Deep wells of rage run through Furiosa; it’s intimated that she’s only now gained back her full resolve after being physically and spiritually broken. And she taps them by hijacking the War Rig to facilitate the escape of Joe’s five pampered brides. Joe is mercilessly breeding them in hopes of genetically weeding out a plague that’s killing him, his people and his War Boys. The War Boys are a band of bald, burly, paint-huffing sycophants whose sole glory is to die and live again in Valhalla per Joe’s decree, and they’re just one gang whom Joe sics on Furiosa down Fury Road.
How does Max factor into all of this? I’ll leave that for you to discover, but his initial entanglement with Furiosa — and Nux (Nicholas Hoult), a War Boy whose insatiable thirst for a meaningful death becomes an unimaginably moving character trait — unfolds in an opening salvo of ingenious speed, surprise and stuntwork.
If ever there were a film with an alphabet worth of exhibits for a Best Stunt Team Oscar, it’s this. And what most action films save for the final course, “Fury Road” treats like an appetizer laced with glass shards.

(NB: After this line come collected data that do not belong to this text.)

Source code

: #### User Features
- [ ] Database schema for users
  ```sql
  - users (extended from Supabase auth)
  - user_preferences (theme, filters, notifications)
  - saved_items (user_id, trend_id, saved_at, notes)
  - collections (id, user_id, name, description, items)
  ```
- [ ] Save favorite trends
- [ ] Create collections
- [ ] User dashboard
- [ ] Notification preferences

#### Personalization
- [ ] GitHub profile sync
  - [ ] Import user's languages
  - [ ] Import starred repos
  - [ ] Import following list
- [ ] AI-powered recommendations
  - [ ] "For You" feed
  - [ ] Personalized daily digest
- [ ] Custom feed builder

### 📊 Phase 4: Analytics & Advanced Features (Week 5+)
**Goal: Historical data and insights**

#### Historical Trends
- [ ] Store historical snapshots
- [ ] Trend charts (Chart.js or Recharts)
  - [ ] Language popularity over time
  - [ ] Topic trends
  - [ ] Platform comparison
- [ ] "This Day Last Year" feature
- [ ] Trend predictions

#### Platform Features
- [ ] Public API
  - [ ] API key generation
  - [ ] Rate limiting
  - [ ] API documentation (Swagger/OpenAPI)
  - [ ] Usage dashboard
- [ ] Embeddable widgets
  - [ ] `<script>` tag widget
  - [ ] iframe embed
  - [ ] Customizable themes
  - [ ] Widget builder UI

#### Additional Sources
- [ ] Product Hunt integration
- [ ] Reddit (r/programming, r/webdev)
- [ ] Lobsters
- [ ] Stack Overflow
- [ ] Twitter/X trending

There are two even better chases to follow — including a climax that plays like a co-production of Cirque du Soleil, Motocross, Elizabeth Streb and Strange Fruit's dance teams and whomever owns Truckzilla. Action unit director Guy Norris and his team deliver daredevil dynamics par excellence.
Meanwhile, Miller doles out horror and humor of Immortan Joe’s hegemony without teetering too far into either one, whether it’s the sight of women cradling dead babies while hooked up to industrial-sized breast pumps or a scene of combatants spitting petrol into their superchargers to gain ground. Even the breathers are built on twitchy anxiety; night falls and bodies rest, but emotional tachometers spike and minds race as swiftly as the copious Frankensteined vehicles.

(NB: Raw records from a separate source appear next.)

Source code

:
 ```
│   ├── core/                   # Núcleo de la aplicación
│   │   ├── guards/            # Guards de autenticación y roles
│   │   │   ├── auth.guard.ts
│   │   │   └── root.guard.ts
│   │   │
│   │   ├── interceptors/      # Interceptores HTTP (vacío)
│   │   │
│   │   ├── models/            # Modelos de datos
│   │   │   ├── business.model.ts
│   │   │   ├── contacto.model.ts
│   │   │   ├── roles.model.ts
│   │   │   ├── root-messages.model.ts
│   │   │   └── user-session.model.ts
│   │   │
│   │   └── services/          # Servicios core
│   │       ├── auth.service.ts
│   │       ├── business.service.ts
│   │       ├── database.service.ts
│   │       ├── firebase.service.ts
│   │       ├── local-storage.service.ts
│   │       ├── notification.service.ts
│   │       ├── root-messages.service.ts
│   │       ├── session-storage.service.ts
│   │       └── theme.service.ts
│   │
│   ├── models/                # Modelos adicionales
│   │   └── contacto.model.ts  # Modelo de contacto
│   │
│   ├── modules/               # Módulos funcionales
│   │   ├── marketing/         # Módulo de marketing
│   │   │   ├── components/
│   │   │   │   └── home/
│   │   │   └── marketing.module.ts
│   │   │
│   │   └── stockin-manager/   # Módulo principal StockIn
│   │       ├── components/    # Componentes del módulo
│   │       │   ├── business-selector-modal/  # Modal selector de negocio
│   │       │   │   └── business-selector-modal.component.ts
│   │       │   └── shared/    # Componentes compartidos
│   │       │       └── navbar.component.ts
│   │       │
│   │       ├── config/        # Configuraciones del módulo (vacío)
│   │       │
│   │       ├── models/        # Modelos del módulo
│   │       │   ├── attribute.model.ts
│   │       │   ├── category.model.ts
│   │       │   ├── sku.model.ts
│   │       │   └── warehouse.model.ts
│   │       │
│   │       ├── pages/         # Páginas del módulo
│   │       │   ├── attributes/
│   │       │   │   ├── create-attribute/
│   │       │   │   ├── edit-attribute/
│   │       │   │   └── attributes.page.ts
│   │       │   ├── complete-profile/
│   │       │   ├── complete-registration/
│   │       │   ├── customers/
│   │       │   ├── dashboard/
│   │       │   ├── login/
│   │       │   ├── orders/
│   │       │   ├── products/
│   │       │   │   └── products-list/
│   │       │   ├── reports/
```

There are also unexpected moments of grace and bravery from Joe’s five brides — introduced as a formless group but ideologically individuated by Rosie Huntington-Whiteley, Riley Keough, Zoë Kravitz, Abbey Lee and Courtney Eaton. The entire cast, really, is physically attuned to the import of motion and gesture in establishing a growing, if begrudging, camaraderie among this thrown-together platoon. It’s a herculean effort matched by everyone below the line. Composer Junkie XL’s mix of the martial and melancholy propels the film at all the right points. Margaret Sixel and Jason Ballantine have edited the film with precision timing and clarity. And there’s detail to marvel over in every corner of the frame from costume designer Jenny Beavan and production designer Colin Gibson.

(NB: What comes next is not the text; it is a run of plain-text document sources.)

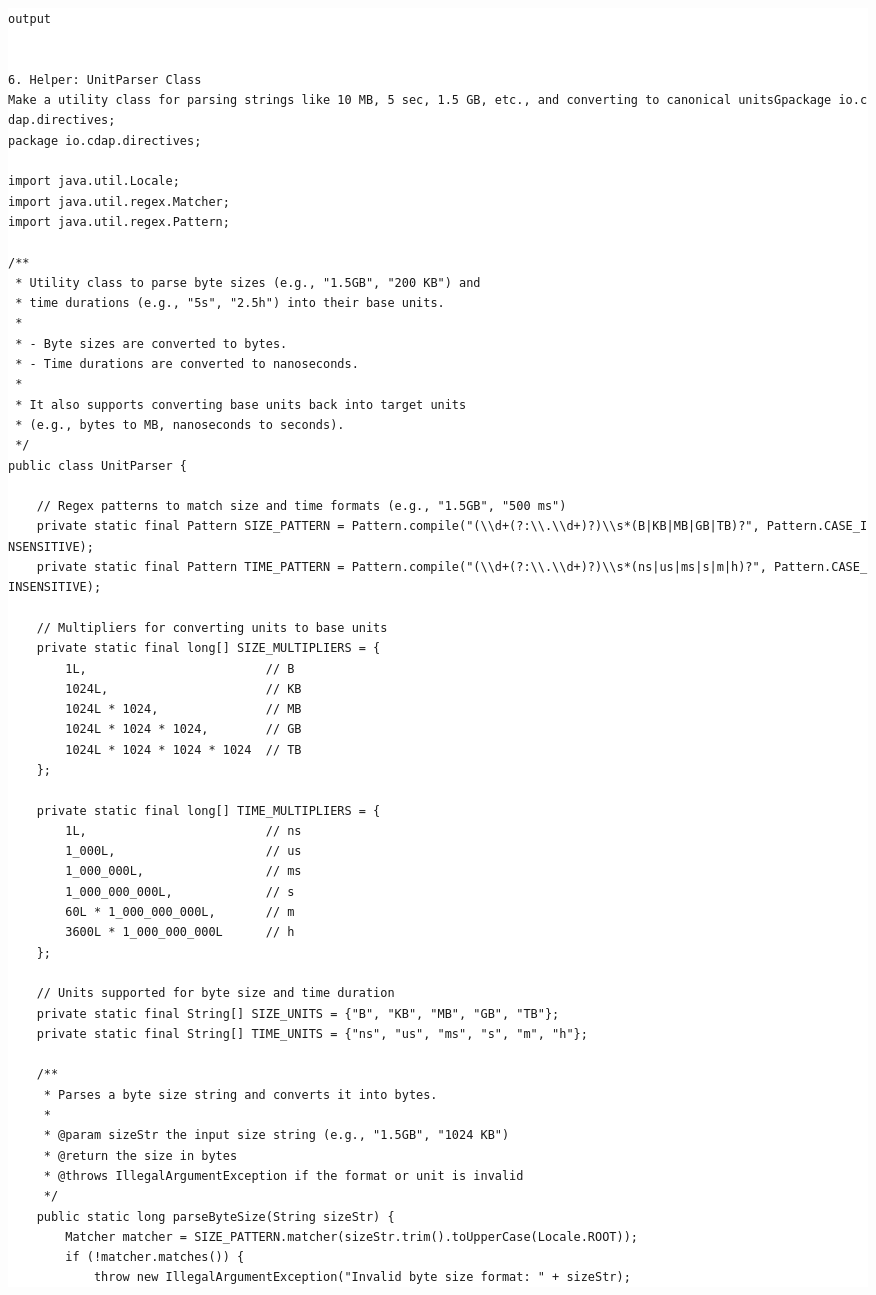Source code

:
 ```antlr
output

 
6. Helper: UnitParser Class
Make a utility class for parsing strings like 10 MB, 5 sec, 1.5 GB, etc., and converting to canonical unitsGpackage io.cdap.directives;
package io.cdap.directives;

import java.util.Locale;
import java.util.regex.Matcher;
import java.util.regex.Pattern;

/**
 * Utility class to parse byte sizes (e.g., "1.5GB", "200 KB") and 
 * time durations (e.g., "5s", "2.5h") into their base units.
 * 
 * - Byte sizes are converted to bytes.
 * - Time durations are converted to nanoseconds.
 * 
 * It also supports converting base units back into target units 
 * (e.g., bytes to MB, nanoseconds to seconds).
 */
public class UnitParser {

    // Regex patterns to match size and time formats (e.g., "1.5GB", "500 ms")
    private static final Pattern SIZE_PATTERN = Pattern.compile("(\\d+(?:\\.\\d+)?)\\s*(B|KB|MB|GB|TB)?", Pattern.CASE_INSENSITIVE);
    private static final Pattern TIME_PATTERN = Pattern.compile("(\\d+(?:\\.\\d+)?)\\s*(ns|us|ms|s|m|h)?", Pattern.CASE_INSENSITIVE);

    // Multipliers for converting units to base units
    private static final long[] SIZE_MULTIPLIERS = {
        1L,                         // B
        1024L,                      // KB
        1024L * 1024,               // MB
        1024L * 1024 * 1024,        // GB
        1024L * 1024 * 1024 * 1024  // TB
    };

    private static final long[] TIME_MULTIPLIERS = {
        1L,                         // ns
        1_000L,                     // us
        1_000_000L,                 // ms
        1_000_000_000L,             // s
        60L * 1_000_000_000L,       // m
        3600L * 1_000_000_000L      // h
    };

    // Units supported for byte size and time duration
    private static final String[] SIZE_UNITS = {"B", "KB", "MB", "GB", "TB"};
    private static final String[] TIME_UNITS = {"ns", "us", "ms", "s", "m", "h"};

    /**
     * Parses a byte size string and converts it into bytes.
     *
     * @param sizeStr the input size string (e.g., "1.5GB", "1024 KB")
     * @return the size in bytes
     * @throws IllegalArgumentException if the format or unit is invalid
     */
    public static long parseByteSize(String sizeStr) {
        Matcher matcher = SIZE_PATTERN.matcher(sizeStr.trim().toUpperCase(Locale.ROOT));
        if (!matcher.matches()) {
            throw new IllegalArgumentException("Invalid byte size format: " + sizeStr);
```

But there’s also so much beautiful subtext beneath the spectacle. There’s a pitched battle of religious purity and perversion between Immortan Joe and a late-arriving faction of warriors. There’s the literalized take on the crucible of personal faith that sweet deliverance awaits you down a long road of despair and despondency. Miller bravely folds that idea into both an exciting exaltation of glorious mythological warmongering … and the way similar stories are spun in spiritual justification for gruesome acts of terrorism. And just as John Seale’s rampaging camera pauses just long enough to admire smoke billowing off Furiosa’s pistol, it also rests on affecting humanity, such as when a mortally wounded comrade reaches, without panic, to cradle treasured earthen tchotchkes.
Amid the frenzy flipped vehicles and fireballs, these are the things to which you’ll find your mind unexpectedly returning. They’re among the various, sundry and oh-so-welcome side effects of “Fury Road,” an unforgettable, habit-forming rush you’ll crave again and again (and probably again) as a way to mainline the very reason we go to movies in the first place.